## Görev tanımı
Aşağıdaki öğelerin tüm satırlarını, boş satırları dışarıda bırakarak, "No" ve "Satır" sütunlarından oluşan bir Markdown tablosuna dönüştürün.

[Verilen öğeler]

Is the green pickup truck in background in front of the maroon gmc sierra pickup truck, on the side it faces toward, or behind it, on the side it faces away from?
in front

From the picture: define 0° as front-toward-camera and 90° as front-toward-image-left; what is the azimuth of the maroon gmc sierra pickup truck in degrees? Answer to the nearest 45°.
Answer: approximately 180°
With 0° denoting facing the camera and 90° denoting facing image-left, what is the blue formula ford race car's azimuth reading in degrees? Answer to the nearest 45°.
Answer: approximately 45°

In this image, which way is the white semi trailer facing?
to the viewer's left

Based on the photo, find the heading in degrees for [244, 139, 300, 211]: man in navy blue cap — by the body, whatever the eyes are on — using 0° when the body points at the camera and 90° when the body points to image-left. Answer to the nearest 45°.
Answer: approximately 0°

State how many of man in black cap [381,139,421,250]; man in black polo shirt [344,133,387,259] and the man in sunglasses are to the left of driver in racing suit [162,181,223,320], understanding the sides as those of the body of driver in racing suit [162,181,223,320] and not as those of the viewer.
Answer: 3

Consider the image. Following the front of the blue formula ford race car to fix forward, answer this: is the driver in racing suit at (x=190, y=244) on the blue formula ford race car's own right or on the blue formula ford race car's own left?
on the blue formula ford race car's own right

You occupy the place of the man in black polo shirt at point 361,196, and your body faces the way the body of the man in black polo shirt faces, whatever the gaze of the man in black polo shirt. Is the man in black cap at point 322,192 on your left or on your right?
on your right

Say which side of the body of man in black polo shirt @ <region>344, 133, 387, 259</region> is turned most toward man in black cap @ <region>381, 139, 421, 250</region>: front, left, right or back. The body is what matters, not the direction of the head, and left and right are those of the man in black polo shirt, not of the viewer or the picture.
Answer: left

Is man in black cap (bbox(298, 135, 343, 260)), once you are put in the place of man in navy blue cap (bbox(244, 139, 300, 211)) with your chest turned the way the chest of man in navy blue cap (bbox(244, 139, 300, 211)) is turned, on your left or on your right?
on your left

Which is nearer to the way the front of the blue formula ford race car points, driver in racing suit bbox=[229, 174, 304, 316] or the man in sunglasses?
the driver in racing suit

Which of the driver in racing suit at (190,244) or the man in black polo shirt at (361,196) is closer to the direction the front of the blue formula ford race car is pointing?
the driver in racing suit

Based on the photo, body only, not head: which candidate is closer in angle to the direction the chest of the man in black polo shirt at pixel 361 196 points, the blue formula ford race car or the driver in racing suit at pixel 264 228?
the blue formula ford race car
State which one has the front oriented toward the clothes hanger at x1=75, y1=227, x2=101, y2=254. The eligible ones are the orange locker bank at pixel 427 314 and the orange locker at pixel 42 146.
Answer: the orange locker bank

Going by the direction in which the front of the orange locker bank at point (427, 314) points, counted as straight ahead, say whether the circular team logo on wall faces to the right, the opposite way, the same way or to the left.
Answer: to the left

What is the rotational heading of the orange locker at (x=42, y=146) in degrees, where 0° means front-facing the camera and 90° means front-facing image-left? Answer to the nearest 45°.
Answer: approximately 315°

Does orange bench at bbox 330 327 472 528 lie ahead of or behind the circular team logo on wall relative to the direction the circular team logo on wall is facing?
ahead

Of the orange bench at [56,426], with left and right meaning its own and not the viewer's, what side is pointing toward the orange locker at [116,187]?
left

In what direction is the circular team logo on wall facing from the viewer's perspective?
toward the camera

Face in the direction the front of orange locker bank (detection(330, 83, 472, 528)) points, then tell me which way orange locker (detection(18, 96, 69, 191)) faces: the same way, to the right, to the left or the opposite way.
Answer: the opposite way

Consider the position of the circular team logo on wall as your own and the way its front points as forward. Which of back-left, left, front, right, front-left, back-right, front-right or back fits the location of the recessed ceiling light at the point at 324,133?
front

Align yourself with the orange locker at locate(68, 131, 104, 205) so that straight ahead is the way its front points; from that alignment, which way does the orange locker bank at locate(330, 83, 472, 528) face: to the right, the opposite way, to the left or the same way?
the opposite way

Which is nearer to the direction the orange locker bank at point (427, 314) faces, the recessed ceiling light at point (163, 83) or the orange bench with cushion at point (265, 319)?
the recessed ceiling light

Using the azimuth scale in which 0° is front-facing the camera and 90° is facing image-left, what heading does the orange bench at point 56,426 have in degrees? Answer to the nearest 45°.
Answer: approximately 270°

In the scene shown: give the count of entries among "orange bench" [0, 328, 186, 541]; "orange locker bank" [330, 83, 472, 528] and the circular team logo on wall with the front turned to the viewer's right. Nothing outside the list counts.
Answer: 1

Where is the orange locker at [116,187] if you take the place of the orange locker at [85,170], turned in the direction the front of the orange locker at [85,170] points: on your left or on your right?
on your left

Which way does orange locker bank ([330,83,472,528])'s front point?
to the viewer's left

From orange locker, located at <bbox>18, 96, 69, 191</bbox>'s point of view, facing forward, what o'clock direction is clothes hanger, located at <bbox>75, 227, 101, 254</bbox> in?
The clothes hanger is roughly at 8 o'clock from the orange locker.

[/Verilen öğeler]

## Görevin cevabı
| No | Satır |
|---|---|
| 1 | Is the green pickup truck in background in front of the maroon gmc sierra pickup truck, on the side it faces toward, or behind it, on the side it faces away from? |
| 2 | in front |
| 3 | From the picture: define 0° as front-toward-camera and 90° as front-toward-image-left; what is the azimuth of the maroon gmc sierra pickup truck in degrees? Answer to the nearest 45°. |
| 4 | Answer: approximately 180° |
| 5 | With 0° denoting facing the camera and 90° denoting facing image-left, what is the blue formula ford race car's azimuth reading in degrees? Answer to the nearest 45°. |
| 6 | Answer: approximately 45° |
| 7 | In this image, which way is the white semi trailer facing? |
| 8 | to the viewer's left |
| 9 | Based on the photo, find the heading in degrees for [244, 139, 300, 211]: man in navy blue cap — by the body, whatever the eyes are on — using 0° when the body points at the camera and 90° when the body points to image-left. Answer to the nearest 45°. |
| 10 | Answer: approximately 0° |
| 11 | State how many of man in black cap [381,139,421,250]; man in black polo shirt [344,133,387,259] and the man in sunglasses are to the left of driver in racing suit [162,181,223,320], understanding the sides as those of the body of driver in racing suit [162,181,223,320] and not as those of the viewer. |
| 12 | Answer: 3 |
| 13 | Consider the image. Following the front of the blue formula ford race car to fix forward, answer this: is the driver in racing suit at (x=190, y=244) on the blue formula ford race car's own right or on the blue formula ford race car's own left? |
| 14 | on the blue formula ford race car's own right |
| 15 | You occupy the place of the man in black polo shirt at point 361,196, and your body faces the way the body of the man in black polo shirt faces, whatever the gaze of the man in black polo shirt. Is the man in black cap at point 322,192 on your left or on your right? |
| 16 | on your right |
| 17 | Say which side of the body of man in black polo shirt @ <region>344, 133, 387, 259</region> is turned most toward man in black cap @ <region>381, 139, 421, 250</region>: front, left, right or back. The body is what matters, not the direction of the head, and left and right are those of the man in black polo shirt, not of the viewer or the picture. |
| 18 | Answer: left |
| 19 | Is man in black cap (bbox(298, 135, 343, 260)), once you are put in the place of man in navy blue cap (bbox(244, 139, 300, 211)) with your chest turned the way the chest of man in navy blue cap (bbox(244, 139, 300, 211)) is turned, on your left or on your right? |
| 20 | on your left |
| 21 | Which is nearer to the way the front of the blue formula ford race car points, driver in racing suit bbox=[229, 174, 304, 316] or the man in sunglasses? |
| 22 | the driver in racing suit |
| 23 | Which of the driver in racing suit at (190,244) or the man in black polo shirt at (361,196) is closer to the direction the front of the blue formula ford race car is pointing? |
| 24 | the driver in racing suit |
| 25 | Based on the photo, body only, not head: which candidate is closer in angle to the direction the chest of the man in black polo shirt at pixel 361 196 points, the blue formula ford race car or the driver in racing suit at pixel 264 228? |
| 26 | the blue formula ford race car |
| 27 | State which one has the front oriented toward the clothes hanger at x1=75, y1=227, x2=101, y2=254. The eligible ones are the orange locker bank at pixel 427 314 and the orange locker at pixel 42 146. |
| 28 | Answer: the orange locker bank |
| 29 | Going by the direction in which the front of the orange locker bank at point (427, 314) points, counted as straight ahead, say whether the circular team logo on wall faces to the right, the opposite way, the same way or to the left. |
| 30 | Answer: to the left |
| 31 | What is the rotational heading of the orange locker at (x=42, y=146) in degrees, where 0° means front-facing the camera and 90° means front-facing image-left? Answer to the nearest 45°. |
| 32 | Answer: approximately 315° |
| 33 | Does orange bench at bbox 330 327 472 528 lie ahead of or behind the circular team logo on wall relative to the direction the circular team logo on wall is facing? |
| 34 | ahead |
| 35 | Of the orange bench at [56,426], with left and right meaning its own and not the viewer's, what side is pointing toward the orange locker at [116,187]? |
| 36 | left |
| 37 | In what direction is the circular team logo on wall facing from the viewer's perspective? |
| 38 | toward the camera |
| 39 | Face in the direction the front of orange locker bank (detection(330, 83, 472, 528)) points, then tell me which way orange locker (detection(18, 96, 69, 191)) faces: the same way, to the right, to the left or the opposite way. |
| 40 | Answer: the opposite way |
| 41 | Consider the position of the circular team logo on wall as your own and the way its front points as forward. Which of back-left, left, front, right, front-left, back-right, front-right or back fits the location of the recessed ceiling light at the point at 324,133? |
| 42 | front |
| 43 | Align yourself with the orange locker at locate(68, 131, 104, 205) so that straight ahead is the way its front points; from that alignment, which way does the orange locker bank at locate(330, 83, 472, 528) face: to the right, the opposite way, to the left or the same way? |
| 44 | the opposite way |
| 45 | Which is nearer to the direction the orange locker bank at point (427, 314) faces, the recessed ceiling light at point (163, 83) or the orange bench with cushion at point (265, 319)? |
| 46 | the recessed ceiling light |
| 47 | Using the azimuth scale in which 0° is front-facing the camera and 90° is facing image-left, what heading does the orange bench at point 56,426 have in degrees? Answer to the nearest 45°. |
| 48 | Answer: approximately 270° |
| 49 | In the scene shown: give the count of entries among "orange bench" [0, 328, 186, 541]; "orange locker bank" [330, 83, 472, 528] and the circular team logo on wall with the front turned to the viewer's right. Nothing outside the list counts. |
| 50 | Answer: 1 |
| 51 | Where is the orange locker at [116,187] if you take the place of the orange locker at [85,170], turned in the direction the front of the orange locker at [85,170] points: on your left or on your right? |
| 52 | on your left |
| 53 | Which way does orange locker bank ([330,83,472,528])'s front point? |
| 54 | to the viewer's left |
| 55 | From orange locker, located at <bbox>18, 96, 69, 191</bbox>'s point of view, facing forward, what o'clock direction is clothes hanger, located at <bbox>75, 227, 101, 254</bbox> in? |
| 56 | The clothes hanger is roughly at 8 o'clock from the orange locker. |